EXERCISE AIM: Where the word "Skatteverket" appears in a line of the entries below, count that line and give the total alone.

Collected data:
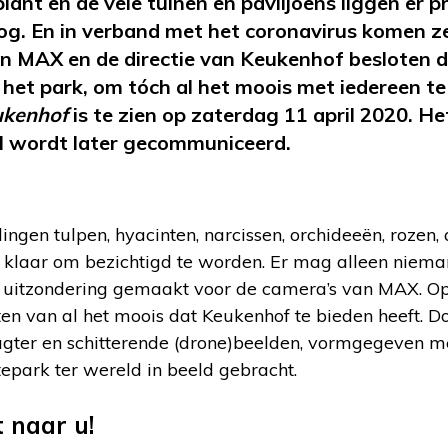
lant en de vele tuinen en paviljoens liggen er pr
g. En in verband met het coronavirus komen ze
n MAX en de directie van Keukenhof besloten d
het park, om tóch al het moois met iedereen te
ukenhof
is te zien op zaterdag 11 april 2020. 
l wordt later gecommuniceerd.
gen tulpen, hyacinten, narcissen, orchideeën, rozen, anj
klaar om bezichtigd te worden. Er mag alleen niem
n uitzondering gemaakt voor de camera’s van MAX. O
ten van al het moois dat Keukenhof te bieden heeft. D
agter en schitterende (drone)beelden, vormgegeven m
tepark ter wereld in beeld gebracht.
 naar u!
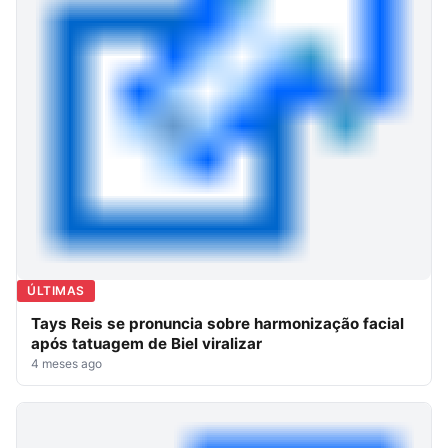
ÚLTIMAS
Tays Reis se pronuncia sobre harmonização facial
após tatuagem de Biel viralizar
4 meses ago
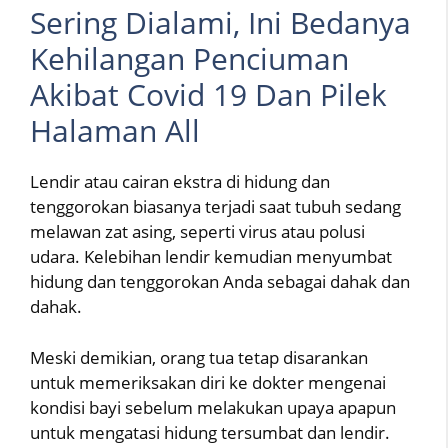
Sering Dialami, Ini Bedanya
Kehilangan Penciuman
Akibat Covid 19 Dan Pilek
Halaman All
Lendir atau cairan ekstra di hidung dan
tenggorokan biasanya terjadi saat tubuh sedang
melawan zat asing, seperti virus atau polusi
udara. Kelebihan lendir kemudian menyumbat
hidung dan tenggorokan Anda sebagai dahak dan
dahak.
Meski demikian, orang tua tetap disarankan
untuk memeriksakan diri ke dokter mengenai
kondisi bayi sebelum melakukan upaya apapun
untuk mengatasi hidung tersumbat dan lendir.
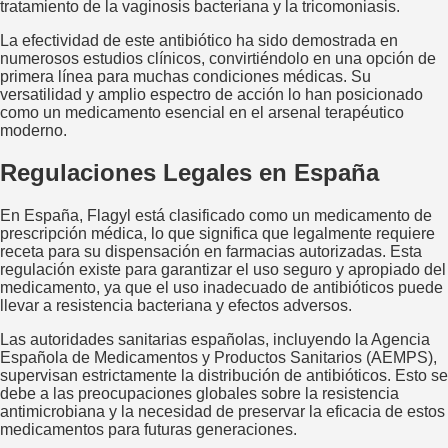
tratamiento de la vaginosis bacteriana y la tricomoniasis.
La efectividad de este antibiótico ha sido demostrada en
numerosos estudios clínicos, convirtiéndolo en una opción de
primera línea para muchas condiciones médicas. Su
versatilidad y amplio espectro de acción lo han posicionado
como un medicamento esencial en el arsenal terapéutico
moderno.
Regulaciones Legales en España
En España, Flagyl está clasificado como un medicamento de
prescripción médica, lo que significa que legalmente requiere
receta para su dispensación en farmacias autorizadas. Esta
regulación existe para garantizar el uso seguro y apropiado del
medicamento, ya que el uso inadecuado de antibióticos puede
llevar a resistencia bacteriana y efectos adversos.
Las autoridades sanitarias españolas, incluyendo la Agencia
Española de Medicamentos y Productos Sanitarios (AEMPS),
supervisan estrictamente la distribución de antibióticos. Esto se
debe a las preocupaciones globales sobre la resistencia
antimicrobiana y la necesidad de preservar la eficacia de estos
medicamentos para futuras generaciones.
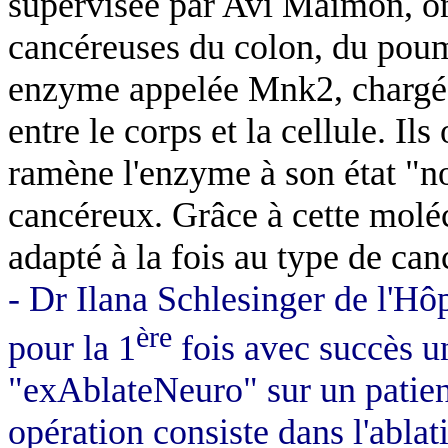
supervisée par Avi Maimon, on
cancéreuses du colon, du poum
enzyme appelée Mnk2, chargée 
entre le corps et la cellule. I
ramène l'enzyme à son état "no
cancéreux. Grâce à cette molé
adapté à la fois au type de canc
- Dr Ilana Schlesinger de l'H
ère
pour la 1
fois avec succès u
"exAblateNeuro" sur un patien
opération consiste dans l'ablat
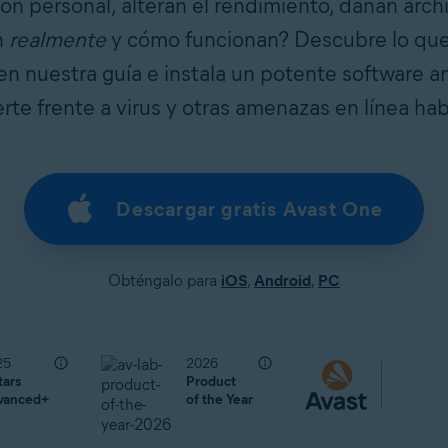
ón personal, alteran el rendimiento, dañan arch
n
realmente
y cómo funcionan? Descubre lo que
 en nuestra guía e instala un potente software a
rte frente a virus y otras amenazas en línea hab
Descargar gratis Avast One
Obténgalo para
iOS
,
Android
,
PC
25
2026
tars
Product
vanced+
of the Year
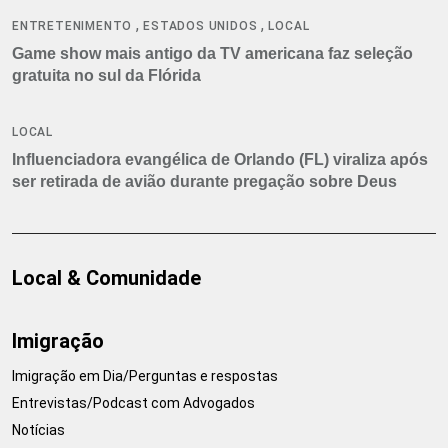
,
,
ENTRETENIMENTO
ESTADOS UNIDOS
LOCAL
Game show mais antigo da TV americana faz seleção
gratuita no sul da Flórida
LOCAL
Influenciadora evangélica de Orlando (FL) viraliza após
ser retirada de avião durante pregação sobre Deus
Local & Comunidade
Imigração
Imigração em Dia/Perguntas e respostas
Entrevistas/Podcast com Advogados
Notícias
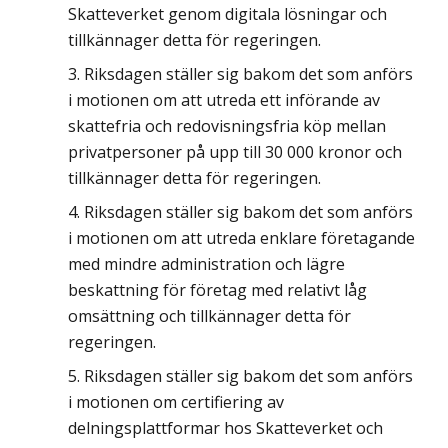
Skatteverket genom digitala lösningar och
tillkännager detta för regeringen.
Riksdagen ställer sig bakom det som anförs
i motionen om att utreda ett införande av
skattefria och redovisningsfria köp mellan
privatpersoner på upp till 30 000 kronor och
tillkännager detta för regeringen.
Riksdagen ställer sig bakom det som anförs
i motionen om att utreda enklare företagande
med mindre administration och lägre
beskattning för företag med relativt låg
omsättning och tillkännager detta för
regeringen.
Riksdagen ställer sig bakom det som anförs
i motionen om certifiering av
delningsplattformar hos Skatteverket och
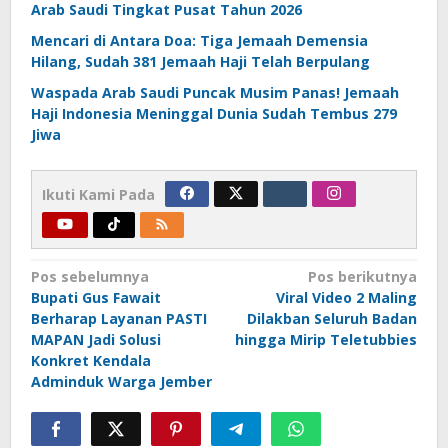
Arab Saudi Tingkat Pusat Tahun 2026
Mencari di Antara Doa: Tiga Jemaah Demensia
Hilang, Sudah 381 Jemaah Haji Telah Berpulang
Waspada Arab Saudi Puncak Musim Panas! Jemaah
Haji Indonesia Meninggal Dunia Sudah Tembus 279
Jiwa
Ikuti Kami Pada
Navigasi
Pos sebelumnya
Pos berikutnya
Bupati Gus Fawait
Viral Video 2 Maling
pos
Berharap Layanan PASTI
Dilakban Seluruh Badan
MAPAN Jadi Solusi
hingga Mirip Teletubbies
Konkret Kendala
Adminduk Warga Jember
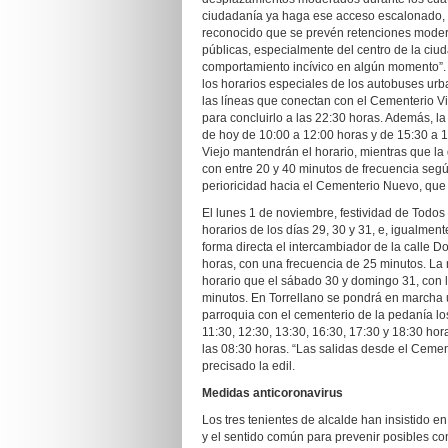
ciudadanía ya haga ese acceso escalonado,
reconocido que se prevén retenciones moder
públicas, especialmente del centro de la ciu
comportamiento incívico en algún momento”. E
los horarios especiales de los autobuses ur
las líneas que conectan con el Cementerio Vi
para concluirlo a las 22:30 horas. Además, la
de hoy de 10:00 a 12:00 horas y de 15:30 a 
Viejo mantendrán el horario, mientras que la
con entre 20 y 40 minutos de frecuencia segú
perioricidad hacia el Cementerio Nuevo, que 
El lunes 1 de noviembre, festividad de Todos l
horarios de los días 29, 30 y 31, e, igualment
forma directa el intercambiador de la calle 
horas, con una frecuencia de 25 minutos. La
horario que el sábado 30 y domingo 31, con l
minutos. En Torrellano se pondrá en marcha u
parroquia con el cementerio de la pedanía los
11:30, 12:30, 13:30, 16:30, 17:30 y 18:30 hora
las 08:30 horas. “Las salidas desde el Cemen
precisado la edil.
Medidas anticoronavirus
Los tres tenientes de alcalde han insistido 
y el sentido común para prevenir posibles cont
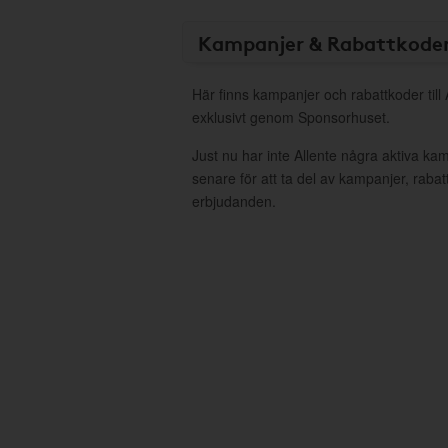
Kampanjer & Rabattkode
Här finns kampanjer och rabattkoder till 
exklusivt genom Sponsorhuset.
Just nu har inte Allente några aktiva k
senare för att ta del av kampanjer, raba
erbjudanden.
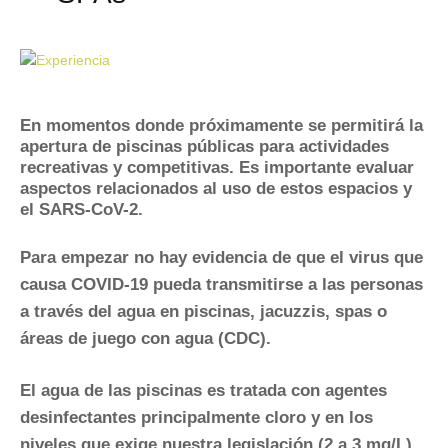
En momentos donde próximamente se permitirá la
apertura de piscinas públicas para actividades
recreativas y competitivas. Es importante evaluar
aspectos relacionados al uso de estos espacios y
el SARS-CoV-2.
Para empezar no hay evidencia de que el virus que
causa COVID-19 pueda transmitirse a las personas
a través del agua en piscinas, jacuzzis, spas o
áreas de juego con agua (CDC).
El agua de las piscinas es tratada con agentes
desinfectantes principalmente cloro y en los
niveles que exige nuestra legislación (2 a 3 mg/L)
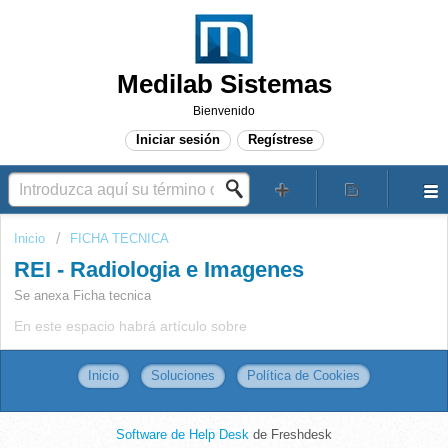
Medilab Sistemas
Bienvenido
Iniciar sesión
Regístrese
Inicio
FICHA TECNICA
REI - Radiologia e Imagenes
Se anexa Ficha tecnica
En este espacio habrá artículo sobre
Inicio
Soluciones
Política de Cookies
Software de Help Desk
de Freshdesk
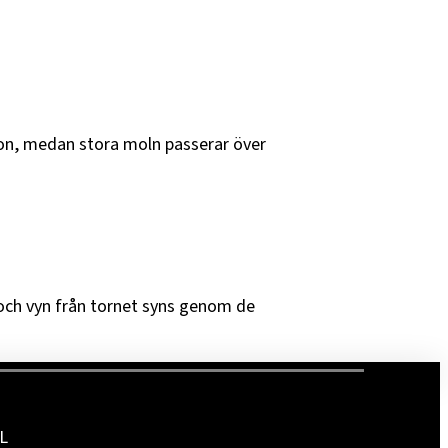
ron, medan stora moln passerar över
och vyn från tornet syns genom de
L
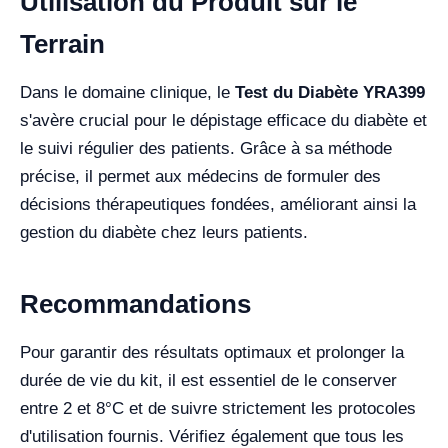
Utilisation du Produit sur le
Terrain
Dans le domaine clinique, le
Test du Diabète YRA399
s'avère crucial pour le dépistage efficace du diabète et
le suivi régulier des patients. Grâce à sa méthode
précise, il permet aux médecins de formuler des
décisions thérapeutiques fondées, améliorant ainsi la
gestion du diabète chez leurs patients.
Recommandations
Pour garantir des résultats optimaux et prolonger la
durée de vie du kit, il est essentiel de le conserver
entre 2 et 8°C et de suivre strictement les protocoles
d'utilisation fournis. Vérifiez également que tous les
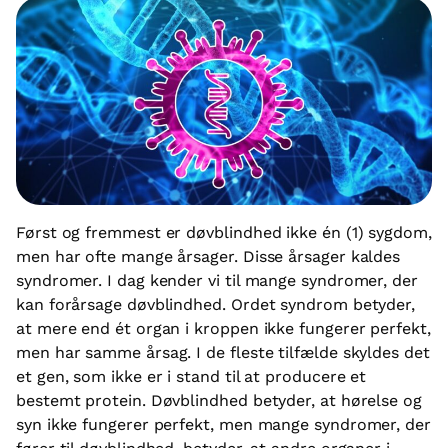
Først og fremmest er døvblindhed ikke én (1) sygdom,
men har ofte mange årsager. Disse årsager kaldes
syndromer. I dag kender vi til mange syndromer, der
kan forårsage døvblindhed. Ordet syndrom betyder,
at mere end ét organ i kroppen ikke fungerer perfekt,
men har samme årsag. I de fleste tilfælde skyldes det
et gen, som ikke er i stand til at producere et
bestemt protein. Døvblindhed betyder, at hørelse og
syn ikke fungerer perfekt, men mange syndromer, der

WRITTEN SOLUTION: 2